(Dedicated to Stephen Speicher with the urgent hope that he will know more springs to give his own meaning to.)
Spring is alive. New buds, new leaves, new grasses, are popping, curling, and spearing out and all around. The air is cool and fresh. The sky is a strong blue; the sun bright, with fingers of warmth. It’s a morning in April and time for me to be running. A bit of jogging at first, then a short dash; then a little more jogging and a quicker dash, filling my lungs with the day, jogging, walking and dashing. Time to get in shape again after a pretty inactive winter.
Small hills puff up gently, waiting the quick pressure of my feet, which push me up slowly, then speed me down fast and faster! Slowing to a walk, my heart throbs, I gulp the sweet air. Young tree, I feel my grip on your branch as I shake off your drops of dew onto my head and face and arms!
There’s the city, a few miles away, standing like a friend, gleaming and flashing in the sunlight, hard and upright, open and honest. And there’s the bridge, glittering with the flickering glass and steel of speeding cars, a living jewel crossing the muddy river. Here in these trees sparrows sweetly chatter, as if to say, “Nothing’s the matter! Everything’s right!
Now, time to dash again, left and right, and up and down the hills.
Now, exhausted, I lie in a hollow on the dewy grass.
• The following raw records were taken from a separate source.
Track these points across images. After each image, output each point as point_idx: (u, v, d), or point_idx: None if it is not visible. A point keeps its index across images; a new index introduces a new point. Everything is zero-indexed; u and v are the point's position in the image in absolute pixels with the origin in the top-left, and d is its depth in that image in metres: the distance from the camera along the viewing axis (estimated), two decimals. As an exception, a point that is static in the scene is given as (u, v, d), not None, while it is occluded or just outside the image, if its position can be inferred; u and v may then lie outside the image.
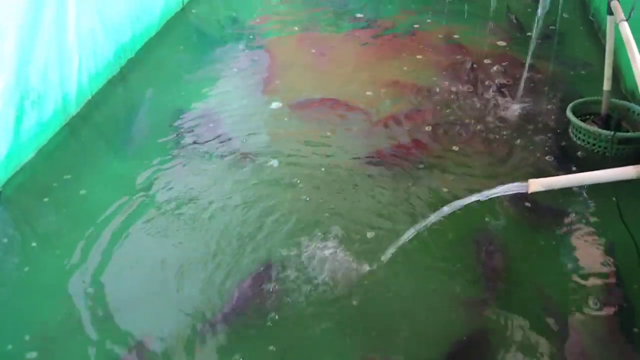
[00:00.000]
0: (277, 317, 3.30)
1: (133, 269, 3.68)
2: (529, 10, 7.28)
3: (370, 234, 3.86)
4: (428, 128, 4.99)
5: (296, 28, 7.11)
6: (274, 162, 4.59)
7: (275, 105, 5.42)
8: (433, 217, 3.33)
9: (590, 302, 3.36)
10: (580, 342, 3.17)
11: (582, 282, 3.50)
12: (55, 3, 4.77)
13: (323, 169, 4.51)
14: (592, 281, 3.50)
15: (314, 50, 6.53)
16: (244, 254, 3.71)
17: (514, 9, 7.34)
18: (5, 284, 3.58)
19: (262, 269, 3.60)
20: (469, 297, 3.43)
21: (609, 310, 3.33)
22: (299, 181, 4.39)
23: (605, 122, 4.70)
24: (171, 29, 6.97)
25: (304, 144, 4.86)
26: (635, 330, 3.22)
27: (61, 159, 4.70)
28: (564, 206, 4.09)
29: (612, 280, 3.52)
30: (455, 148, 4.72)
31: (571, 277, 3.54)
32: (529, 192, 2.61)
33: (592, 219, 3.97)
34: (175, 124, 5.11)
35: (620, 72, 5.32)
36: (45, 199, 4.24)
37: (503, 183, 2.79)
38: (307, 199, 4.21)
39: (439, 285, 3.52)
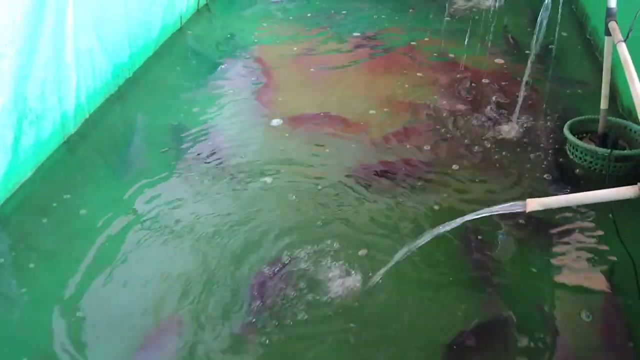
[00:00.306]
0: (267, 339, 3.31)
1: (133, 287, 3.68)
2: (528, 29, 7.31)
3: (362, 252, 3.88)
4: (426, 147, 5.00)
5: (295, 47, 7.13)
6: (268, 179, 4.62)
7: (275, 122, 5.46)
8: (429, 236, 3.33)
9: (584, 317, 3.38)
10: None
11: (577, 297, 3.53)
12: (53, 22, 4.77)
13: (319, 187, 4.53)
14: (588, 297, 3.53)
15: (312, 69, 6.56)
16: (241, 272, 3.73)
17: (512, 27, 7.40)
18: (3, 304, 3.57)
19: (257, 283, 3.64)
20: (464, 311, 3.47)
21: (604, 326, 3.35)
22: (294, 197, 4.43)
23: (603, 141, 4.72)
24: (169, 48, 6.99)
25: (301, 159, 4.90)
26: (631, 344, 3.23)
27: (59, 177, 4.69)
28: (559, 222, 4.11)
29: (608, 296, 3.54)
30: (453, 167, 4.73)
31: (565, 292, 3.57)
32: (527, 211, 2.62)
33: (588, 235, 3.98)
34: (174, 142, 5.12)
35: (617, 91, 5.34)
36: (44, 219, 4.23)
37: (500, 202, 2.80)
38: (302, 213, 4.25)
39: (432, 301, 3.56)
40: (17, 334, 3.40)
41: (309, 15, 8.12)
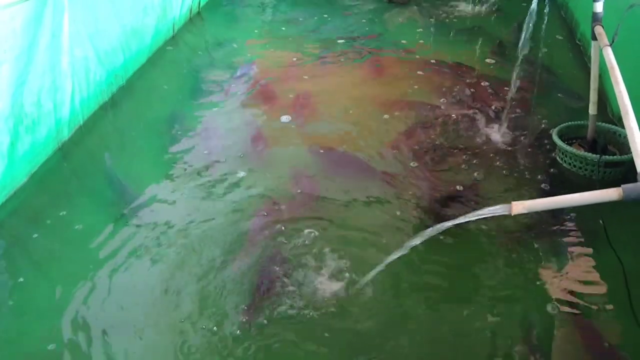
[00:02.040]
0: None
1: (126, 295, 3.68)
2: (517, 35, 7.35)
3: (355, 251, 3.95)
4: (413, 149, 5.07)
5: (289, 53, 7.19)
6: (269, 180, 4.69)
7: (284, 118, 5.58)
8: (417, 240, 3.36)
9: (575, 322, 3.41)
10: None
11: (569, 302, 3.54)
12: (50, 31, 4.83)
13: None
14: (579, 302, 3.54)
15: (306, 77, 6.59)
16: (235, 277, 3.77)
17: (502, 32, 7.46)
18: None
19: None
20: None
21: (594, 331, 3.37)
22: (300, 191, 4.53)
23: (592, 146, 4.75)
24: (162, 55, 7.05)
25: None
26: (625, 354, 3.25)
27: (54, 184, 4.73)
28: (550, 228, 4.14)
29: (599, 300, 3.55)
30: (439, 169, 4.80)
31: (556, 298, 3.57)
32: (512, 214, 2.64)
33: (578, 241, 4.01)
34: (169, 149, 5.16)
35: (606, 96, 5.38)
36: (38, 225, 4.26)
37: (488, 206, 2.82)
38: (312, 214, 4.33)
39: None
40: (8, 342, 3.42)
41: (300, 19, 8.21)
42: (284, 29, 8.01)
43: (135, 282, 3.76)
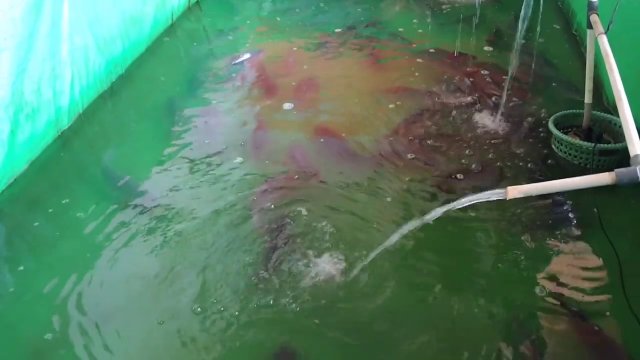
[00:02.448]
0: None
1: (124, 281, 3.73)
2: (514, 24, 7.37)
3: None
4: (410, 137, 5.10)
5: (288, 43, 7.21)
6: (269, 167, 4.70)
7: (286, 105, 5.67)
8: (413, 224, 3.41)
9: (569, 309, 3.43)
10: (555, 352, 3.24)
11: (562, 291, 3.57)
12: (50, 19, 4.86)
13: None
14: (573, 291, 3.57)
15: (305, 67, 6.61)
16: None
17: (499, 22, 7.49)
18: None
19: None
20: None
21: (589, 319, 3.40)
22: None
23: (587, 135, 4.78)
24: (161, 44, 7.07)
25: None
26: (619, 342, 3.28)
27: (53, 171, 4.77)
28: (544, 216, 4.18)
29: (594, 289, 3.58)
30: (436, 157, 4.83)
31: (550, 287, 3.60)
32: (507, 198, 2.67)
33: (573, 229, 4.05)
34: (169, 137, 5.21)
35: (602, 85, 5.40)
36: (38, 211, 4.31)
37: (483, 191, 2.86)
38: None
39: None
40: (10, 327, 3.47)
41: (297, 10, 8.22)
42: (281, 18, 8.00)
43: (136, 268, 3.80)
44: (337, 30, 7.47)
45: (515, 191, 2.66)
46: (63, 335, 3.34)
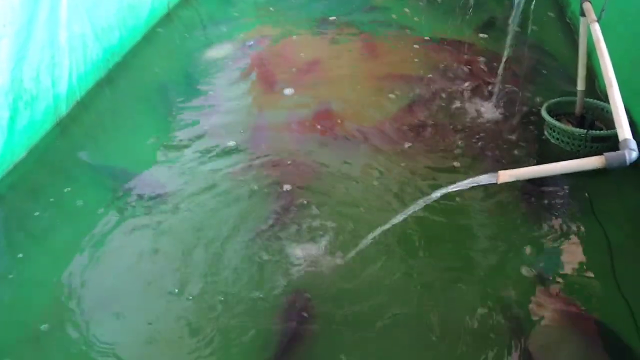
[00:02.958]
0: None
1: (120, 265, 3.79)
2: (508, 11, 7.38)
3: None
4: (405, 126, 5.15)
5: (284, 30, 7.24)
6: (271, 153, 4.74)
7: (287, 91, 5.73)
8: (412, 209, 3.47)
9: (559, 293, 3.48)
10: (543, 336, 3.27)
11: (552, 276, 3.61)
12: (48, 7, 4.89)
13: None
14: (563, 276, 3.62)
15: (302, 54, 6.64)
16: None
17: (494, 9, 7.52)
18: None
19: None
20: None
21: (578, 303, 3.44)
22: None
23: (580, 122, 4.83)
24: (157, 33, 7.08)
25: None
26: (609, 327, 3.31)
27: (52, 159, 4.81)
28: (536, 201, 4.23)
29: (584, 273, 3.63)
30: (432, 144, 4.87)
31: (540, 272, 3.64)
32: (499, 182, 2.73)
33: (564, 214, 4.09)
34: (166, 125, 5.25)
35: (595, 73, 5.44)
36: (37, 198, 4.35)
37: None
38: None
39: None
40: (9, 309, 3.53)
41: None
42: (277, 7, 8.00)
43: (135, 255, 3.85)
44: (332, 17, 7.48)
45: (506, 175, 2.71)
46: (61, 320, 3.40)
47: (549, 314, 3.37)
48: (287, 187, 4.40)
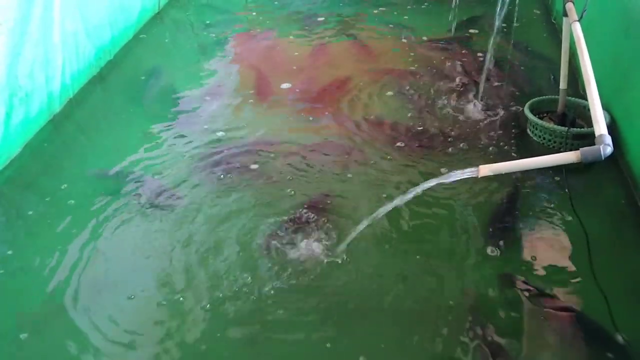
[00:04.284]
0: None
1: (116, 256, 3.83)
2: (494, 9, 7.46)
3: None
4: (388, 122, 5.24)
5: (274, 32, 7.32)
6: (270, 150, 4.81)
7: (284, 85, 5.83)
8: (397, 202, 3.54)
9: (536, 287, 3.50)
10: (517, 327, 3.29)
11: (531, 269, 3.64)
12: (42, 4, 4.98)
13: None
14: (541, 269, 3.65)
15: (296, 53, 6.72)
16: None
17: (479, 7, 7.65)
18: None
19: None
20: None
21: (560, 298, 3.47)
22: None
23: (562, 120, 4.90)
24: (148, 32, 7.17)
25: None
26: (586, 319, 3.32)
27: (47, 155, 4.87)
28: (515, 195, 4.28)
29: (562, 265, 3.68)
30: (416, 143, 4.93)
31: (519, 266, 3.68)
32: (479, 176, 2.81)
33: (544, 209, 4.15)
34: (159, 121, 5.31)
35: (577, 72, 5.50)
36: (32, 193, 4.41)
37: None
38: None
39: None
40: (5, 299, 3.57)
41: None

The hills have risen over the city and the sparrows have flown off somewhere. There is only the earth at my back and the blue sky in front of me. The universe has a consciousness and it is I; it sees—with my eyes; it knows—through my knowing. Without me it is ignorant, it is empty, it is worth nothing. I am the sacred mortal something rescuing it from its dull immortality. I, and the men who use it, giving it life. Swinburne said, “There is no god, O Man, if thou be none.” That’s good, but why need a god at all? What is more than man? If the word “man”, in a man’s mind, or on his lips, does not sound exalted, is that the word’s fault?
Here I, a man, a living, thinking being, held by the earth upon the height, depth, and center of the sky, I am.